The origin of type 2 diabetes is a mystery and, while it is said that there is a genetic basis to the disease there is a lot less evidence for this than is found for type 1 diabetes. Evidence does however clearly show that environmental factors play a large role in the development of type 2 diabetes and this is particularly true when it comes to obesity, a lack of exercise and a sedentary lifestyle.

Many people believe that type 1 and type 2 diabetes are identical and that the difference lies simply in the name, with type 1 diabetes referring to the disease in childhood and type 2 diabetes referring to the disease in adults. However, this is not the case and, while there are a number of similarities, type 1 and type 2 diabetes are quite different conditions and require very different types of treatment.

With type 1 diabetes the body is unable to produce insulin, which is essential for the transfer of glucose (the primary source of energy within the body) from the blood into the cells of the body. With type 2 diabetes the difficulty is not that the body cannot produce insulin but that the body develops a resistance to insulin.

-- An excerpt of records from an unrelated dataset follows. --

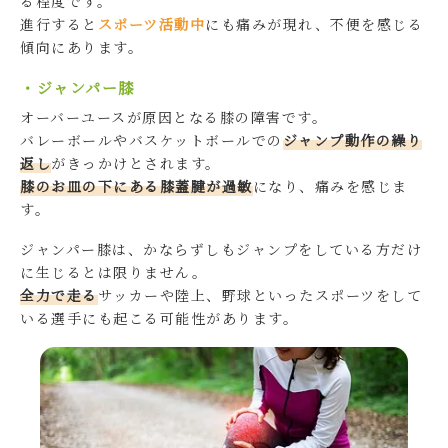
る程度です。
進行すると
スポーツ活動中
にも痛みが現れ、不便を感じる
傾向にあります。
・ジャンパー膝
オーバーユースが原因となる膝の障害です。
バレーボールやバスケットボールでの
ジャンプ動作の繰り
返し
がきっかけとされます。
膝のお皿の下にある膝蓋腱が過敏
になり、痛みを感じま
す。
ジャンパー膝は、かならずしもジャンプをしている方だけ
に生じるとは限りません。
全力で走る
サッカーや陸上、野球といったスポーツをして
いる選手にも起こる可能性があります。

There is presently no cure for type 2 diabetes which is a chronic condition and treatment is thus designed to manage the disease to reduce the frequency of complications several of which can be life-threatening. Treatment is also designed to maintain the best possible quality of life for the patient.

In the first instant, patients with type 2 diabetes are treated using a carefully tailored program of diet and exercise (including a weight loss plan where this is necessary) and this can prove very effective in controlling levels of glucose within the blood and can frequently improve a patient's sensitivity to insulin considerably. If this treatment does not prove to be successful, or in cases in which the disease progresses, it is usually treated using a range of medication.